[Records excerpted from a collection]
*** Begin section ***
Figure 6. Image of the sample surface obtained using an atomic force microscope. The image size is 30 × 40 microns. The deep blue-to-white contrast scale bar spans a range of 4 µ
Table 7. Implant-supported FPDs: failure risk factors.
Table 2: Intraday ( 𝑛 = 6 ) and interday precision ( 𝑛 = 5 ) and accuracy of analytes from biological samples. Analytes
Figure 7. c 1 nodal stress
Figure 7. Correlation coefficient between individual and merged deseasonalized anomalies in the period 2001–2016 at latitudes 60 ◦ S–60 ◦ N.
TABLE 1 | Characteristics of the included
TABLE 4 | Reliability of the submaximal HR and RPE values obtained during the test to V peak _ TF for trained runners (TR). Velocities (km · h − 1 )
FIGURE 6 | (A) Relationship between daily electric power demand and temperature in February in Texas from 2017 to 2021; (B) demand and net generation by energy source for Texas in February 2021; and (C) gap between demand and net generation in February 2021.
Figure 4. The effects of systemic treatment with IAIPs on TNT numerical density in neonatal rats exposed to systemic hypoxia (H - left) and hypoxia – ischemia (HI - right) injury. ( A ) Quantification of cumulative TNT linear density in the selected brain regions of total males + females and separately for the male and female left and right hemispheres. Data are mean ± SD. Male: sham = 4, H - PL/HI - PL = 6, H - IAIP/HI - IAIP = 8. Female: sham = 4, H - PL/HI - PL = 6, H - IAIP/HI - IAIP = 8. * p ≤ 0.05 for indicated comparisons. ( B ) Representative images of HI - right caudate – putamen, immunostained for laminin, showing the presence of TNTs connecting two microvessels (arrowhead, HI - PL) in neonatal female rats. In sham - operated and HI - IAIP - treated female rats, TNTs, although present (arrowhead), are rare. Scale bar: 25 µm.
*** End section ***
ACTIVITY:
Word for word, copy the line containing "Figure 7. Correlation" and each line after it to the end of the records, and nothing besides.

RESULT FOR THIS TASK:
Figure 7. Correlation coefficient between individual and merged deseasonalized anomalies in the period 2001–2016 at latitudes 60 ◦ S–60 ◦ N.
TABLE 1 | Characteristics of the included
TABLE 4 | Reliability of the submaximal HR and RPE values obtained during the test to V peak _ TF for trained runners (TR). Velocities (km · h − 1 )
FIGURE 6 | (A) Relationship between daily electric power demand and temperature in February in Texas from 2017 to 2021; (B) demand and net generation by energy source for Texas in February 2021; and (C) gap between demand and net generation in February 2021.
Figure 4. The effects of systemic treatment with IAIPs on TNT numerical density in neonatal rats exposed to systemic hypoxia (H - left) and hypoxia – ischemia (HI - right) injury. ( A ) Quantification of cumulative TNT linear density in the selected brain regions of total males + females and separately for the male and female left and right hemispheres. Data are mean ± SD. Male: sham = 4, H - PL/HI - PL = 6, H - IAIP/HI - IAIP = 8. Female: sham = 4, H - PL/HI - PL = 6, H - IAIP/HI - IAIP = 8. * p ≤ 0.05 for indicated comparisons. ( B ) Representative images of HI - right caudate – putamen, immunostained for laminin, showing the presence of TNTs connecting two microvessels (arrowhead, HI - PL) in neonatal female rats. In sham - operated and HI - IAIP - treated female rats, TNTs, although present (arrowhead), are rare. Scale bar: 25 µm.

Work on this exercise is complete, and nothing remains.